- Born: Roslyn Margaret Hare 1955 (age 70–71)
- Education: University of Melbourne
- Employer: Monash University
- Known for: Plant biology
- Title: Professor
- Website: https://lens.monash.edu/@gleadow

= Ros Gleadow =

Australian plant scientist

Roslyn M. Gleadow (born Roslyn Hare 1955) is an Australian plant scientist, who leads the Plant Ecophysiological and Cyanogenesis Groups at Monash University, and was elected a Fellow of the Australian Academy of Science in 2024. Gleadow is Emerita Professor in the School of Biological Sciences at Monash University. She is also Honorary Professor The Queensland Alliance for Agriculture and Food Innovation University of Queensland and a Visiting Fellow, Institute for Climate, Energy & Disaster Solutions Australian National University.

== Education ==
Gleadow graduated from the University of Melbourne with a Bachelor of Science (Hons), and then a Master of Science in Ecophysiology, and finally PhD.

In high school, Gleadow was interested in "everything to do with biology". She thought she might become a medical doctor, but decided science was more fun.

== Career ==

Gleadow is a plant biologist and ecophysiologist who studies impacts of climate change on food security, focusing on plants which contain and produce cyanide as a defence against herbivores. Her research crosses molecular to ecosystem levels and global scales.

Gleadow has been President of the Global Plant Council, Deputy Director of the Monash Agtech LaunchPad, Chair of Eucalypt Australia and inaugural Chair of the International Working Group for Safe Cassava. She was also a member of the policy committee for the Royal Society of Victoria.
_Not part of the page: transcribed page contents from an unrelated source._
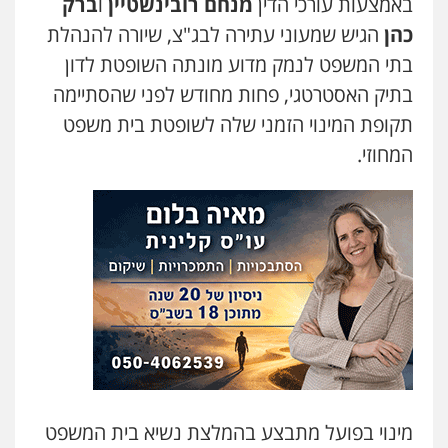
באמצעות עורכי הדין
מנחם רובינשטיין
ו
ברק
כהן
הגיש שמעוני עתירה לבג"צ, שיורה להנהלת
בתי המשפט לנמק מדוע מונתה השופטת לדון
בתיק האסטרטגי, פחות מחודש לפני שהסתיימה
תקופת המינוי הזמני שלה לשופטת בית משפט
המחוזי.
מינוי בפועל מתבצע בהמלצת נשיא בית המשפט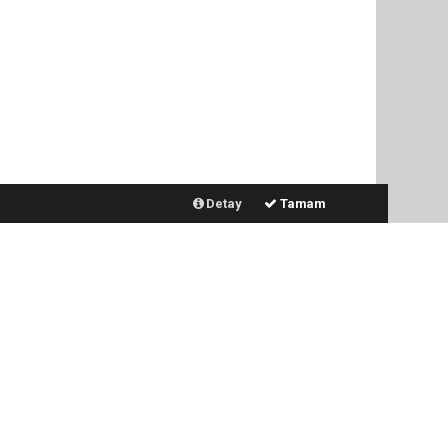
Detay
Tamam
Gleadow is a member of the advisory board for the Agricultural Biotechnology Council of Australia. She is a former member of the Australian Academy of Science's Committee for Agriculture, Fisheries and Food and the Australian Plant Phenomics Facility. Gleadow was President of the Australian Society of Plant Sciences from 2010-1012.

During her postdocotoral fellowship at the University of Melbourne, Gleadow produced field selections of elite forms of blue mallee (Eucalyptus polybractea) with leaves containing > 6% dry weight of eucalyptus oil. These trees are now in commercial production. In a novel application, she showed that eucalyptus oil high in 1,8-cineole kills the malarial parasite Plasmodium falciparum at concentrations commensurate with other drugs.

For her Masters of Science in Ecology, Gleadow determined that the introduction of European blackbirds coupled with changes in fire management practices facilitated the invasion by Pittosporum undulatum into Australian forests. The changes are perpetuated by microclimate changes, drought tolerance and allelopathy. This led to the widely adopted use of fire to control this and other bird distributed environmental weeds.

In 2018 she and journalist Clarissa Collis won the Crawford Fund Food Security Journalism Award.

== Publications ==
Gleadow has over 6000 citations and an H number of 42, according to Google Scholar as at May 2024. Select publications include:

- RM Gleadow, BL Møller, (2014) Cyanogenic glycosides: synthesis, physiology, and phenotypic plasticity. Annual Review of Plant Biology 65, 155–185.
- RM Gleadow, IE Woodrow (2002) Constraints on effectiveness of cyanogenic glycosides in herbivore defense. Journal of chemical ecology 28 (7), 1301–1313.

== Science communications ==
Gleadow was the co-ordinator of Monash University's science communication program. She commented on the Science communications program."At Monash, all our undergraduate science students take a subject in scientific practice and communication where they learn how to critically evaluate scientific information – and how to repackage it for different sorts of audiences."

== Awards ==

- 2024 – Fellow of the Australian Academy of Science.
- 2021 – Faculty of Science Award for Postgraduate Research supervision.
- 2019 – JG Wood Award and Memorial Lecture, Australian Society Plant Scientists.
- 2016 – Monash Postgraduate Association Supervisor of the Year, finalist.
- 2015 – Faculty of Science Award for Research Impact (Economic and Social).
- 2014 – Vice Chancellor’s Award for Excellence in Honours Supervision.